Conveniently there was a light switch just beyond the entranceway, and it illuminated more of the dank corridor. The walls, which looked hastily assembled and suspect in their ability to resist a cave-in, were lined with wood framing intermeshed with wiring and cords. The floor was mostly bare earth, strewn with buckets, pipes and boards. Near the entrance was a smaller portal with a door open just enough to admit the black hose from the lake. The outside of the door was camouflaged with branches held in place by spray insulation. Binoculars hung nearby, presumably used to scan activity on the water.

Farther along, the walls were adorned with snowshoes, fishing nets and other paraphernalia hanging from hooks, and beyond that the passageway broadened to about fifteen feet wide to accommodate a kitchen. Plywood shelves were lined with jars of ground coffee, vegetable oil, sugar, salt and popcorn seeds. There were pots and pans and cleaning supplies, including a fresh box of SOS pads. An empty Kraft Dinner box lay beside a well-used two-burner camp stove. Shelves adjacent to the kitchen held a bank of at least ten car batteries interconnected by rusty cables and grounded to a post. A small clothes washer was plugged into the battery bank. Farther along, the passageway was partly obstructed by hundred-pound propane tanks that would weigh about 170 pounds when full.

At the end of the passageway, about thirty feet into the rock, the cave pivoted to the right and expanded into a roughly thirteen-by-thirteen-foot chamber. The space was framed in and protected from moisture by layers of vapour barrier with insulation sandwiched between. An elevated plywood frame supported a regular bed mattress upon which lay an assortment of blankets and clothing. Storage units fashioned from plywood surrounded the bed. Wiring that fed into the bedroom was connected to various lights, a computer and a radio. Reading material was scattered about, including a newspaper opened to an article on Osama bin Laden. In the corner stood a small bird cage, though nothing stared back at them from it.

The boaters asked themselves whose abode it could be. An especially private hermit? Someone with an unorthodox idea of a fishing lodge? Or perhaps someone more menacing who could return at any moment? They didn’t linger to find out. They returned to their group to tell them of their discovery and informed the manager of the houseboat rental company, who had shown up to fix a faulty battery in one of the boats.

The manager needed few details to identify the occupant: “It’s the home of the Shuswap Bushman!”

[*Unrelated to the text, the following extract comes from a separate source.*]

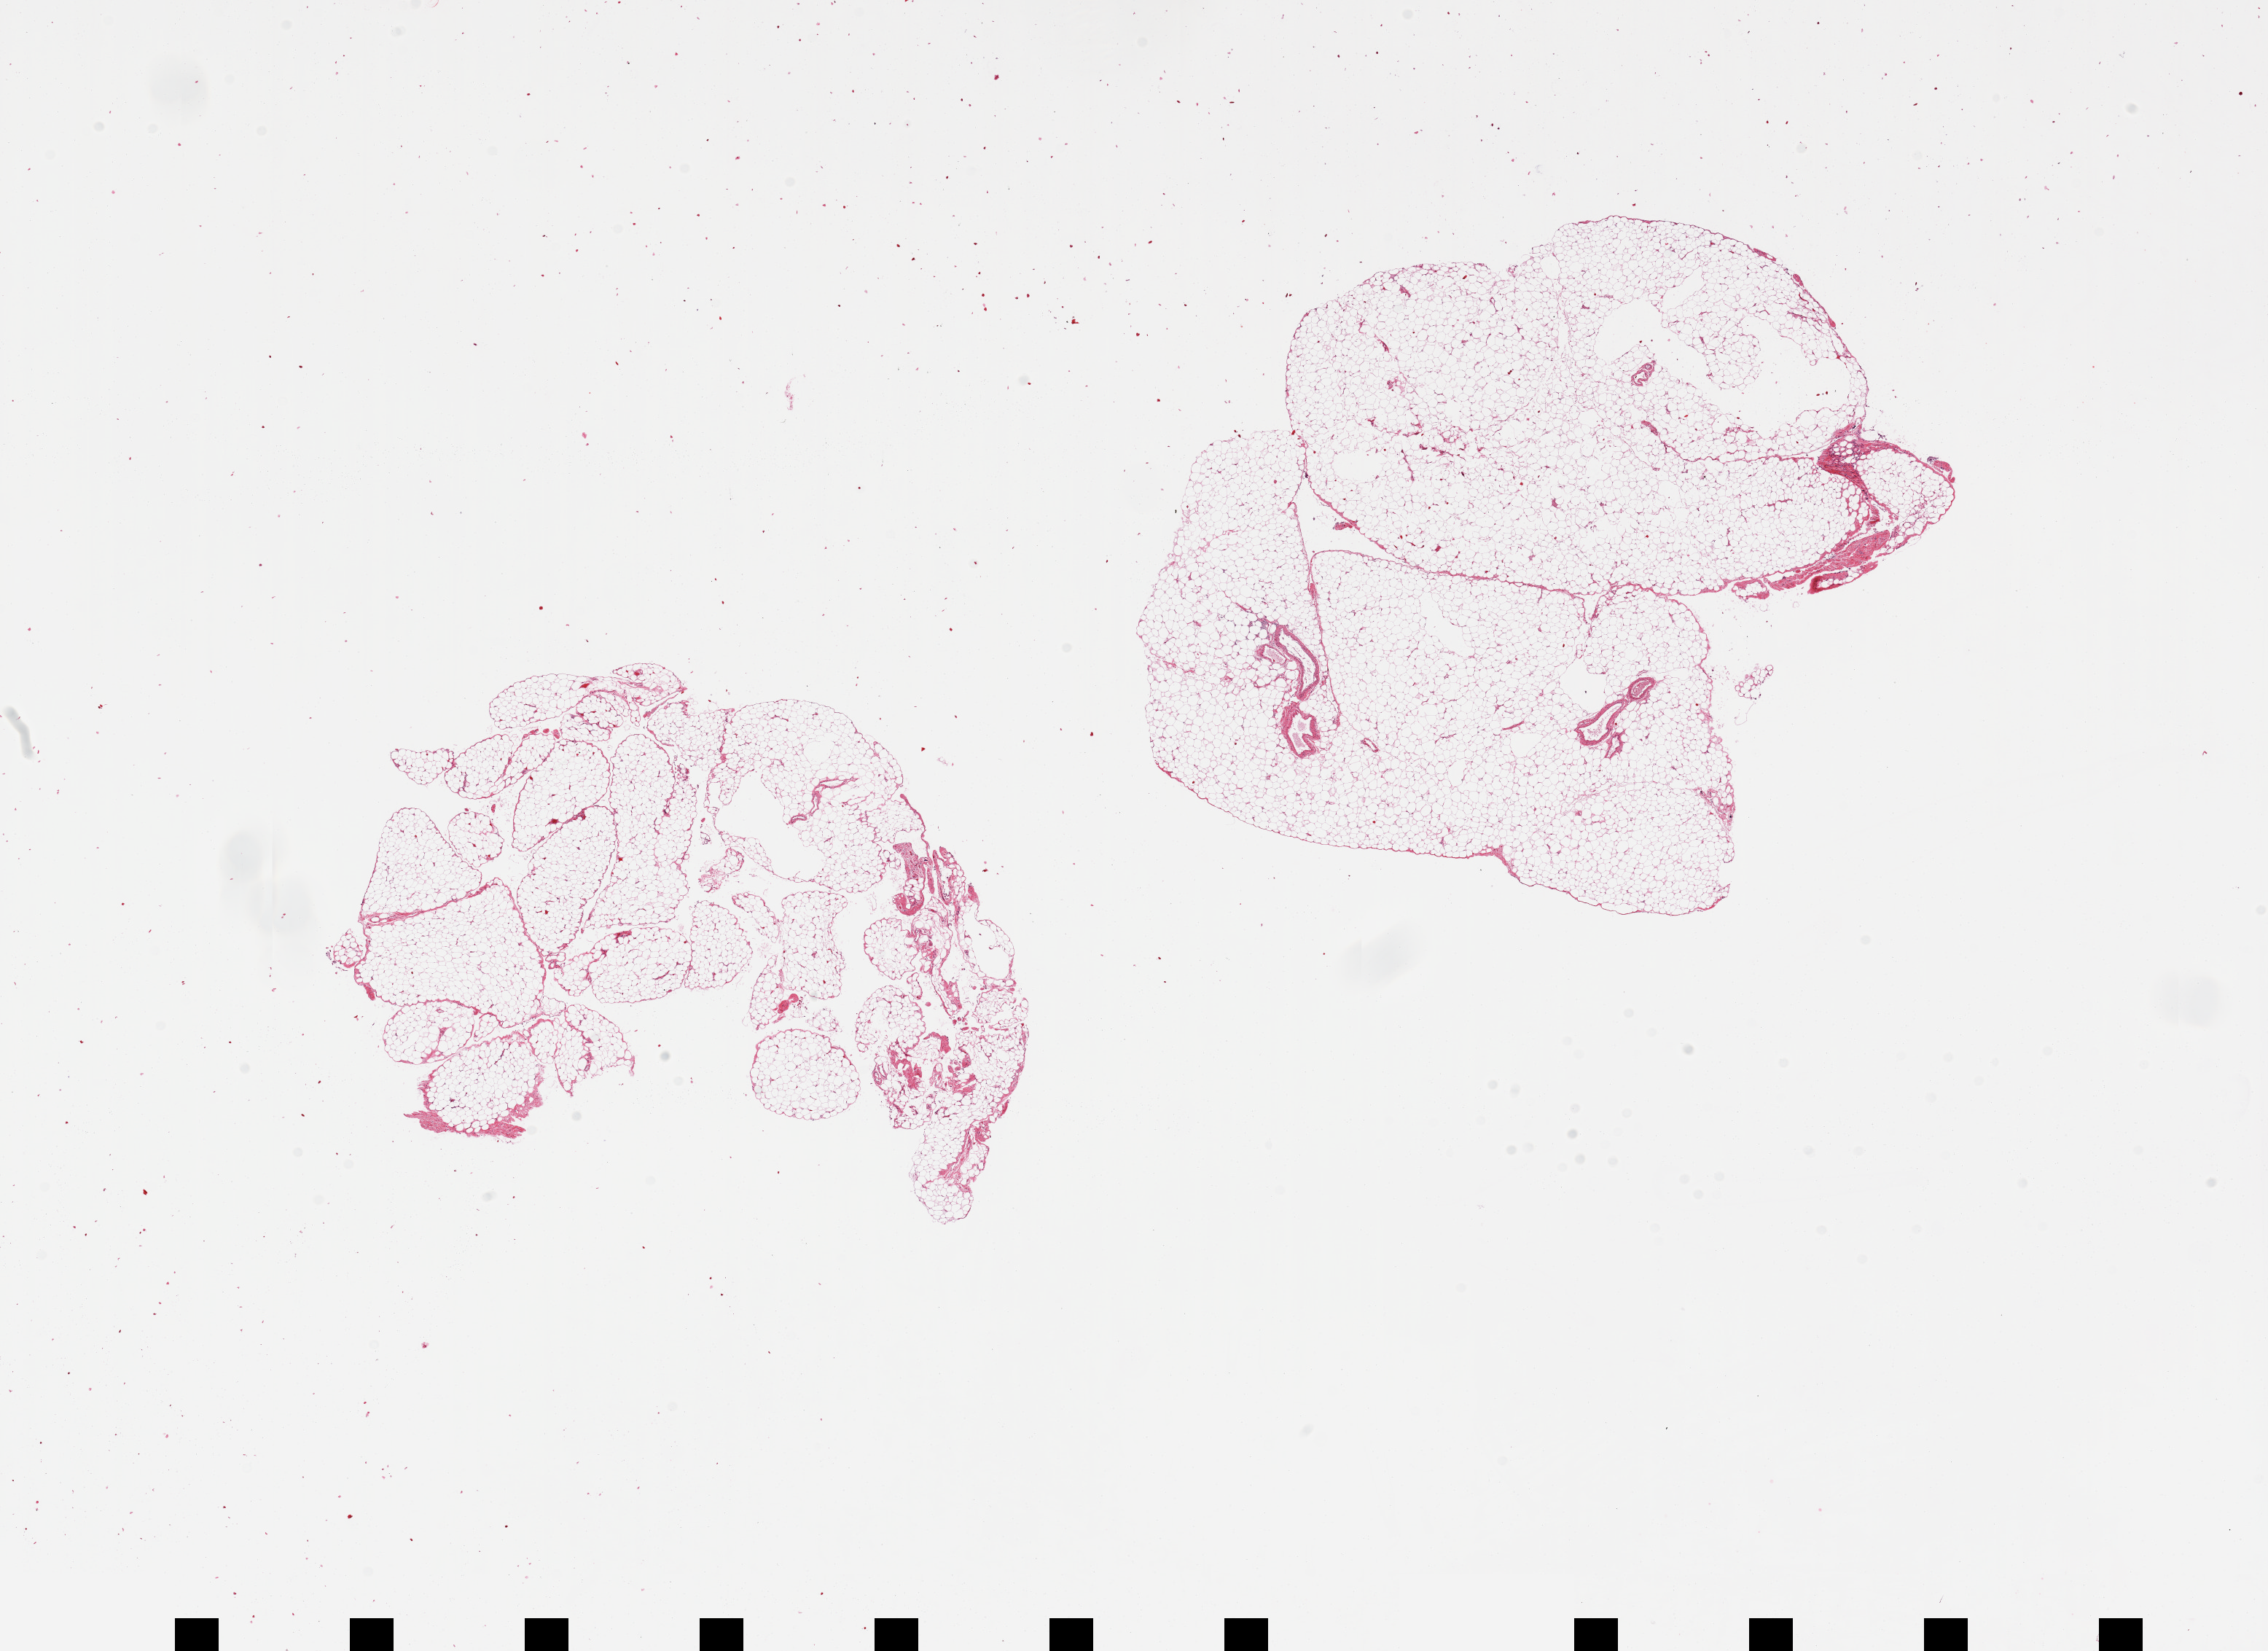
Whole-slide image, H&E stain, whole scanned area (about 24.6 x 17.9 mm, from a 20x scan) shown as a low-resolution overview. PAXgene-fixed paraffin-embedded (PFPE) section. Sampled site (target tissue): omentum. Donor tissue sample. Donor: female.
Review note (as recorded): 2 pieces.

While travelling the large body of water nocturnally by canoe and helping himself to provisions from cabins in the area, the Bushman had built the nine-hundred-square-foot cave and furnished it with supplies from those same cabins. After the houseboat manager was shown the cave, he radioed the police. They appeared shortly thereafter, questioned the houseboaters, appropriated film from their cameras and began removing the stolen possessions from the cave to be floated down the lake on a barge. The houseboaters, meanwhile, finished their holiday and set off on the five-hour journey to return their floating homes to their moorage. Along the way they were intercepted and boarded by a TV news reporter and cameraman eager to learn more about the Bushman’s hideout.

The Bushman had already garnered a following as the result of earlier media coverage of his escapades. But many viewed the coverage as glamourizing. “I hate it when people call him the Bushman,” said one police staffer. “He’s just a two-bit crook.” The police sergeant tasked with bringing him in echoed that comment: “Let’s not romanticize this guy. He’s a thief. Sure, he’s a bizarre thief. But he’s a thief.” Some cabin owners recoiled at any suggestion that he was anything more than a “bush rat” or “garbage bear.” And a local newspaper questioned the idea that he was some kind of Robin Hood and instead referred to him as “just a loser who’s lost in the woods.”